▶ Data section

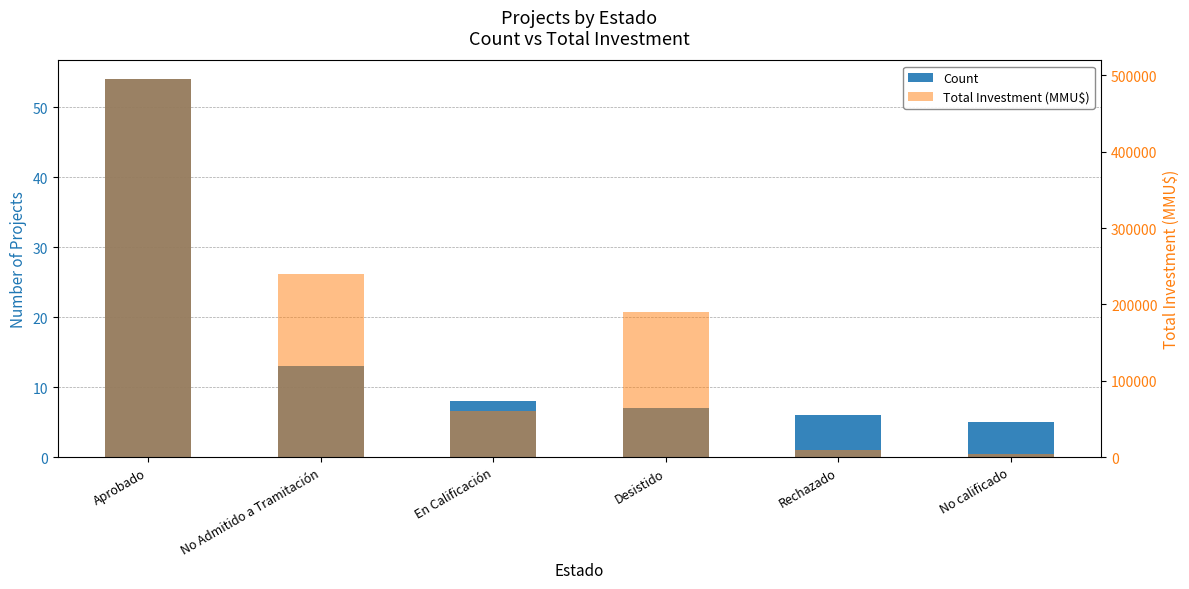

Which category has the lowest value in the Total Investment (MMU$) series?

No calificado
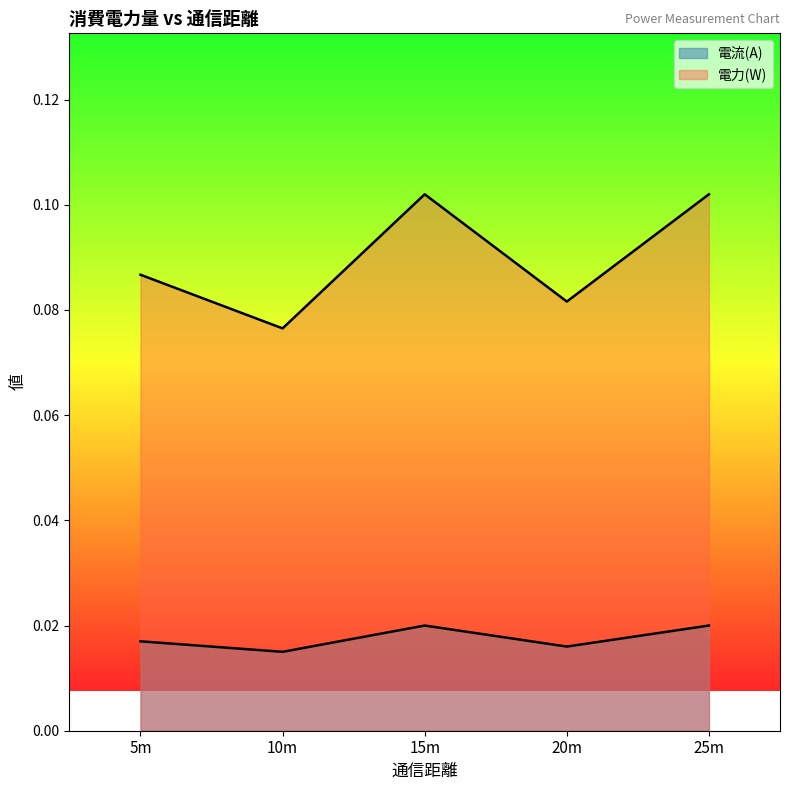

What is the sum of the 電力(W) values at 5m and 10m?

0.2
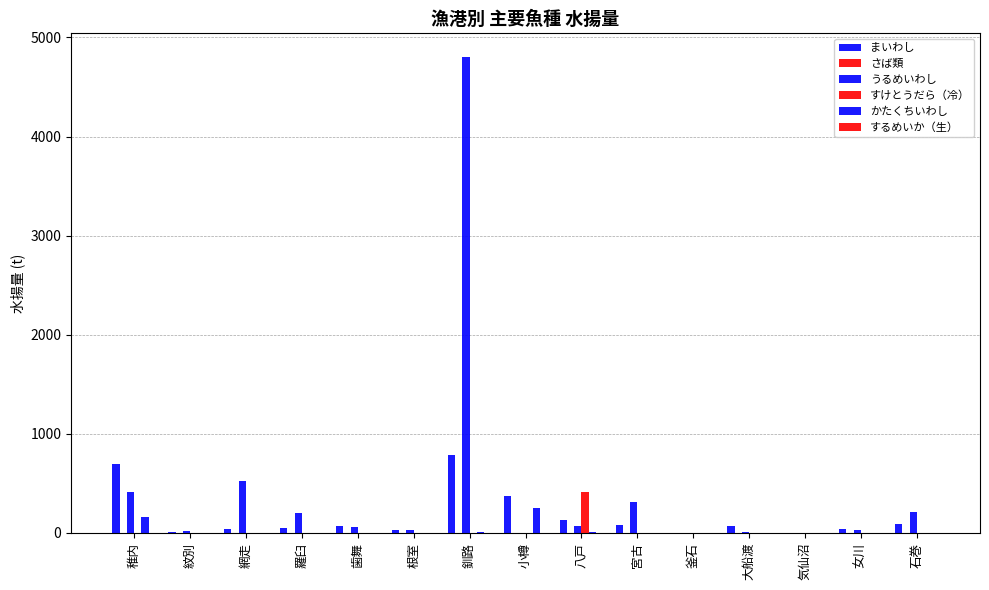

Are the bars grouped side by side (vs. stacked)?

Yes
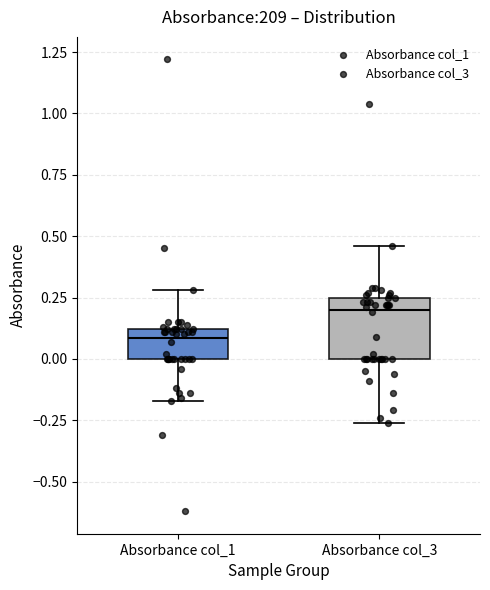

Reading left to right, read every box against the y-axis: the position of its median line, the range the box covers, and the ends of its whiskers. The values are not printed on the chart, so give them approximately, as read against the axis.

Absorbance col_1: median 0.10 (just below the box's upper edge), box 0.00 to 0.10, whiskers -0.15 to 0.30
Absorbance col_3: median 0.20, box 0.00 to 0.25, whiskers -0.25 to 0.45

▶ What is required
Reproduce word for word everything from the line with "No calificado" through the end of the rows. Leave the pictures out.

▶ Exercise output
No calificado

What is the sum of the 電力(W) values at 5m and 10m?

0.2

Are the bars grouped side by side (vs. stacked)?

Yes

Reading left to right, read every box against the y-axis: the position of its median line, the range the box covers, and the ends of its whiskers. The values are not printed on the chart, so give them approximately, as read against the axis.

Absorbance col_1: median 0.10 (just below the box's upper edge), box 0.00 to 0.10, whiskers -0.15 to 0.30
Absorbance col_3: median 0.20, box 0.00 to 0.25, whiskers -0.25 to 0.45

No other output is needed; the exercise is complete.